**WHAT IS BEING ASKED**
Pull every line containing "photomicrograph" from the data.

**DATASET EXTRACT**

__________

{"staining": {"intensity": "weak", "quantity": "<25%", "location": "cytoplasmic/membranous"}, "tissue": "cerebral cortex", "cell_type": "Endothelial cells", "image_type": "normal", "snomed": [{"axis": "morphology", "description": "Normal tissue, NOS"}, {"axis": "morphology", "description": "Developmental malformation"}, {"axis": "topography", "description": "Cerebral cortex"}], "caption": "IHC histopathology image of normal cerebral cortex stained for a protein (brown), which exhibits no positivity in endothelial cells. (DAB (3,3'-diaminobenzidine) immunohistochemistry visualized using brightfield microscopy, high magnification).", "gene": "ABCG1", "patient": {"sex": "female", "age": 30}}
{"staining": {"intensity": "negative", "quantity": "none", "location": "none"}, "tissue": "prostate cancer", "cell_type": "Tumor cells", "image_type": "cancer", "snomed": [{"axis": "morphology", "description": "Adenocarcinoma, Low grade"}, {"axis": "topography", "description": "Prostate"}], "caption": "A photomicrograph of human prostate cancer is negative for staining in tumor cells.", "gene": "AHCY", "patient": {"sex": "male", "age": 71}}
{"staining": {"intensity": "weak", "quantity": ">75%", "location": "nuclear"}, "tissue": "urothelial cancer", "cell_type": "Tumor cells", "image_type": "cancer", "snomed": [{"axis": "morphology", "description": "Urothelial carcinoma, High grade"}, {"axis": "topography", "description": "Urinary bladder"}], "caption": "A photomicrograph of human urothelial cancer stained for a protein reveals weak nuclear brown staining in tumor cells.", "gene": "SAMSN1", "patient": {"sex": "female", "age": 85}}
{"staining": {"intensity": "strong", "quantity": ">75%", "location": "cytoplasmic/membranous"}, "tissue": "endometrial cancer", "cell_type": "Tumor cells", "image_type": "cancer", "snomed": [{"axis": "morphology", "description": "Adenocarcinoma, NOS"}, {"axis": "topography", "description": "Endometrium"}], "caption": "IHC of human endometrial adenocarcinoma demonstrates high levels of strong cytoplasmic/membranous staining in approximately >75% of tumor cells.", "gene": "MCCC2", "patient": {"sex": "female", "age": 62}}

__________

**ANSWER**
{"staining": {"intensity": "negative", "quantity": "none", "location": "none"}, "tissue": "prostate cancer", "cell_type": "Tumor cells", "image_type": "cancer", "snomed": [{"axis": "morphology", "description": "Adenocarcinoma, Low grade"}, {"axis": "topography", "description": "Prostate"}], "caption": "A photomicrograph of human prostate cancer is negative for staining in tumor cells.", "gene": "AHCY", "patient": {"sex": "male", "age": 71}}
{"staining": {"intensity": "weak", "quantity": ">75%", "location": "nuclear"}, "tissue": "urothelial cancer", "cell_type": "Tumor cells", "image_type": "cancer", "snomed": [{"axis": "morphology", "description": "Urothelial carcinoma, High grade"}, {"axis": "topography", "description": "Urinary bladder"}], "caption": "A photomicrograph of human urothelial cancer stained for a protein reveals weak nuclear brown staining in tumor cells.", "gene": "SAMSN1", "patient": {"sex": "female", "age": 85}}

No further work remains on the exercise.